Reduced graphene oxide (RGO) and TiO2 nanotube (TNT) with (0 0 1) facet-exposed anatase phase are covalently bonded together to synthesize TNT hybrid RGO (RGO-TNT) through consecutive process such as hydrothermal reaction, HCl washing, lyophilization and heat treatment with graphene oxide (GO), TiO2 powder and high concentration NaOH solution as the starting materials. The TNT with the diameter between 10 and 20 nm characterized by high resolution transmission electron microscopy (HRTEM) is in anatase phase proven by X-ray diffraction (XRD) and HRTEM. Additionally, the more active (0 0 1) facet is exposed identified by HRTEM. More significantly, TNT is bridged to RGO by CTi bond by the measurement of X-ray photoelectron spectroscopy (XPS).

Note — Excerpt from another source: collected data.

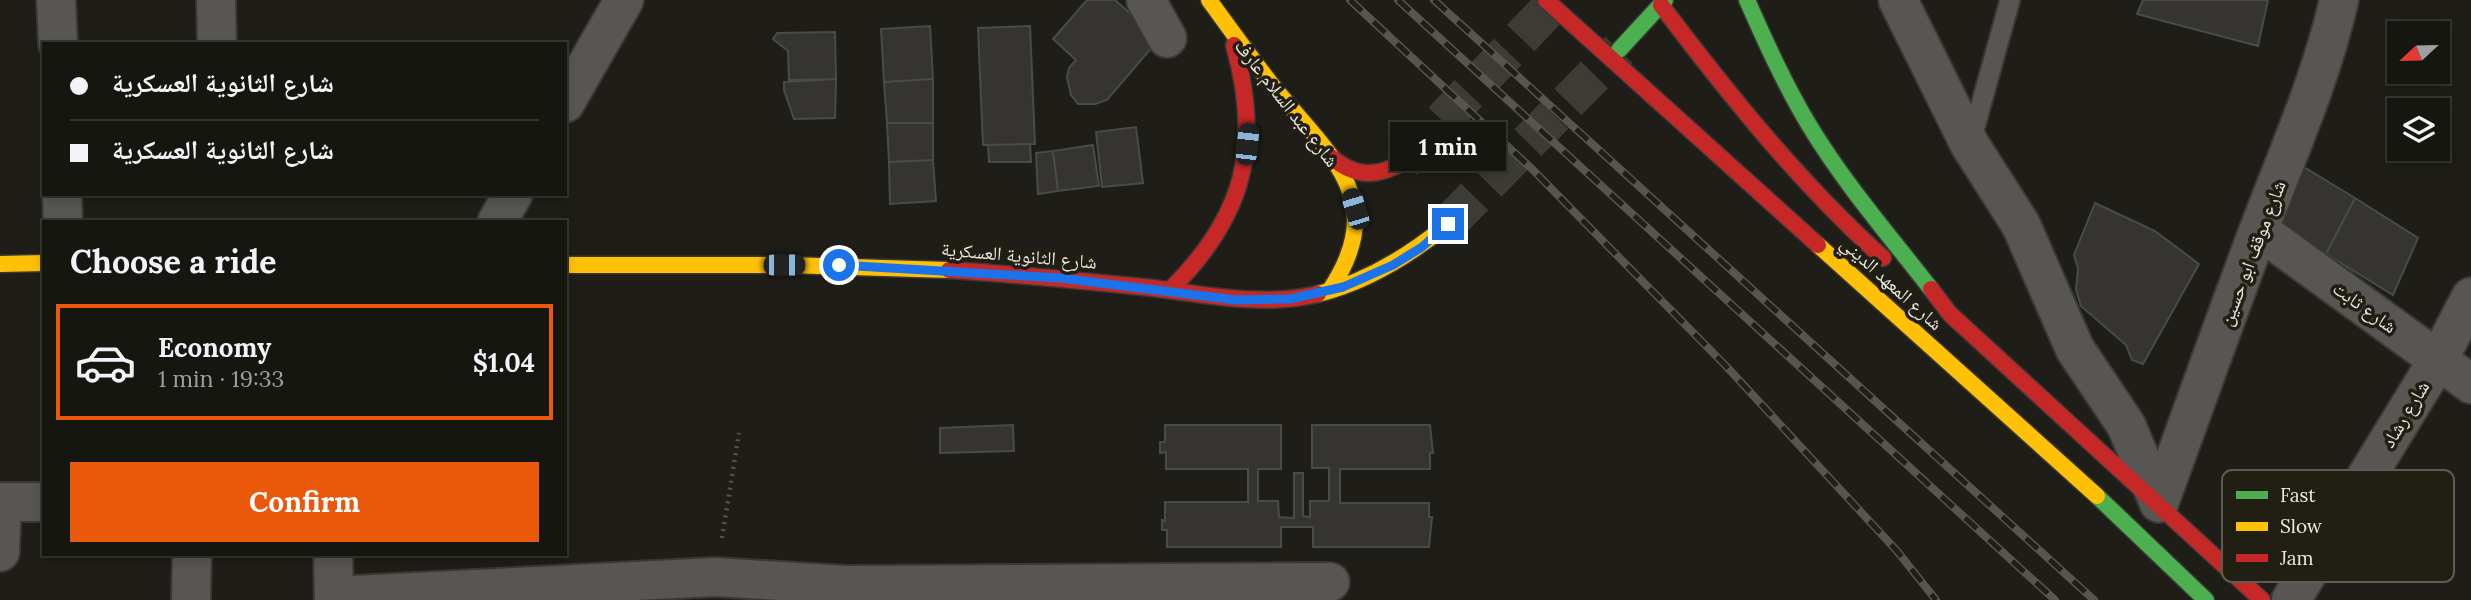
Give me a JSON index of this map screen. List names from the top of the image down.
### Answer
{
  "streets": {
    "main road": ["شارع عبد السلام عارف", "شارع الثانوية العسكرية", "شارع المعهد الديني"],
    "street": ["شارع موقف ابو حسين", "شارع ثابت", "شارع رشاد"]
  },
  "crossings": [
    ["شارع عبد السلام عارف", "شارع الثانوية العسكرية"],
    ["شارع موقف ابو حسين", "شارع المعهد الديني"],
    ["شارع موقف ابو حسين", "شارع ثابت"],
    ["شارع ثابت", "شارع رشاد"]
  ],
  "legend": ["Fast", "Slow", "Jam"],
  "north": "left",
  "page": {
    "banner": ["شارع الثانوية العسكرية", "شارع الثانوية العسكرية"],
    "bubble": "1 min",
    "heading": "Choose a ride",
    "list": [
      {
        "name": "Economy",
        "note": "1 min · 19:33",
        "value": "$1.04"
      }
    ],
    "buttons": "Confirm"
  }
}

The photoluminescence (PL) spectra has testified that RGO in RGO-TNT can transfer and accept photoelectrons from TNT. The photocatalytic activity of RGO-TNT for degrading methylene blue (MB) is enhanced by contrast with pure TNT, and changeable by adjusting the mass ratios of GO to TiO2 powder. Simultaneously, lyophilization is benefit for maintaining the high active surface area of RGO-TNT, which is deeply in relationship with a higher photocatalytic activity. After four running cycles of photocatalytic degradation, RGO-TNT has shown a high stability and perfect reproducibility.